• **What to do**: Count how many lines in the items below contain the string "Trixie". Give only the number.

Collected data

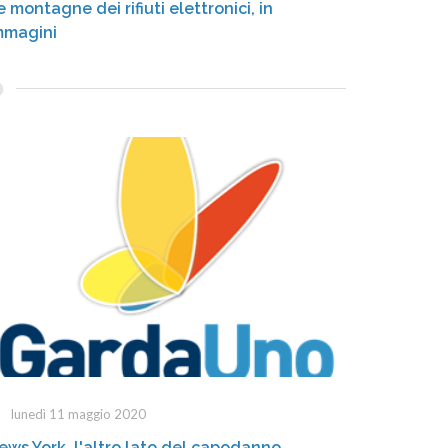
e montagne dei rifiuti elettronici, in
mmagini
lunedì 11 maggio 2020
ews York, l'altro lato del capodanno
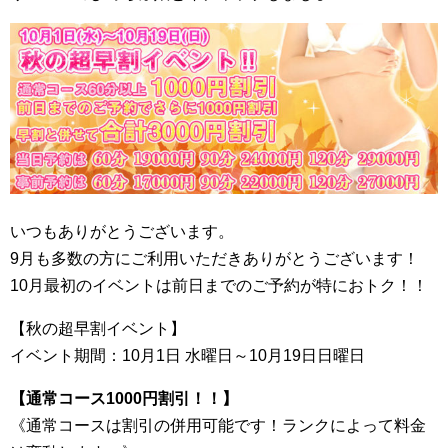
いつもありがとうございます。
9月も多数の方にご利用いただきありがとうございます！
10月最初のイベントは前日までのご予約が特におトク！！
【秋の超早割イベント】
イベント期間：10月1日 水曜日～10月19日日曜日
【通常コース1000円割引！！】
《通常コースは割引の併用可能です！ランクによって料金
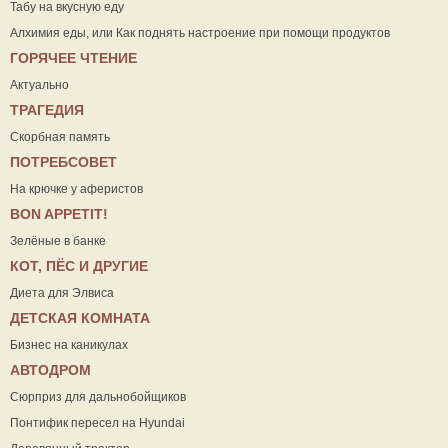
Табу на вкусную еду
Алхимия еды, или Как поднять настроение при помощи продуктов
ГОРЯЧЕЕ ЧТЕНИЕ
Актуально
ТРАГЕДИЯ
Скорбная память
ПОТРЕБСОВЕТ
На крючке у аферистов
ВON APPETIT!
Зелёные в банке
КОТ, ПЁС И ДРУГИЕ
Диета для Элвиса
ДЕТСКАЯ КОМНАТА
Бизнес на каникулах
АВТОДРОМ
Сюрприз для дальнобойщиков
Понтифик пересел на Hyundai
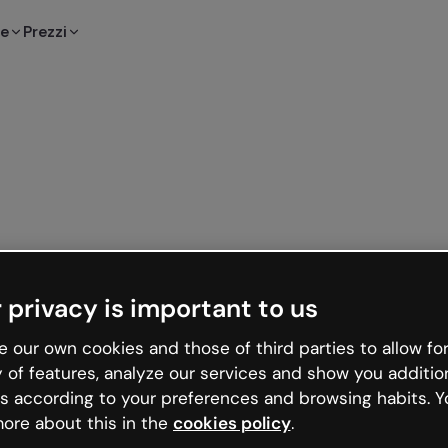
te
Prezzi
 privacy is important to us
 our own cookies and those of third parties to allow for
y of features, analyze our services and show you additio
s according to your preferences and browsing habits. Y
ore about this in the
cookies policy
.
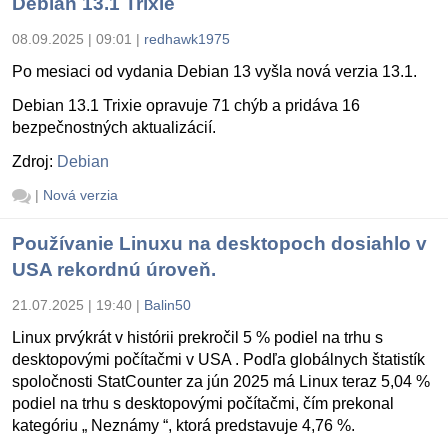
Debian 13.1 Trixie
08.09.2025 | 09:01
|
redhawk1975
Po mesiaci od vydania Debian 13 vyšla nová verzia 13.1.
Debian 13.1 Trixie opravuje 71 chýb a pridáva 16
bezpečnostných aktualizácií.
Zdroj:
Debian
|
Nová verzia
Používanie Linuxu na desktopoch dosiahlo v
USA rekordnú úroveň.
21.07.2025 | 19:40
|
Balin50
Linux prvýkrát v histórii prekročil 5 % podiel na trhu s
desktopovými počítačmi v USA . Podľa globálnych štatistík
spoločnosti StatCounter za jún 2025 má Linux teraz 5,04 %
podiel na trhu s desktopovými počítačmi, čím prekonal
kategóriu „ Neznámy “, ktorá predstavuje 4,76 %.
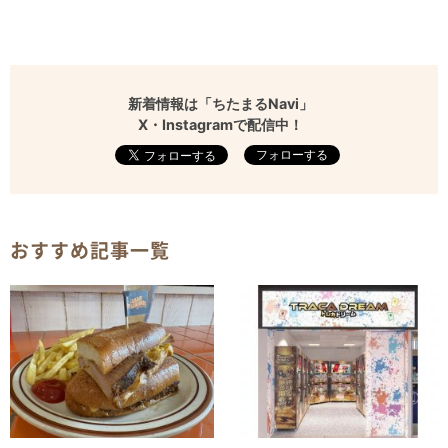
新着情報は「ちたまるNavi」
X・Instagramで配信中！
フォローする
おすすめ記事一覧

• **Answer section**: 2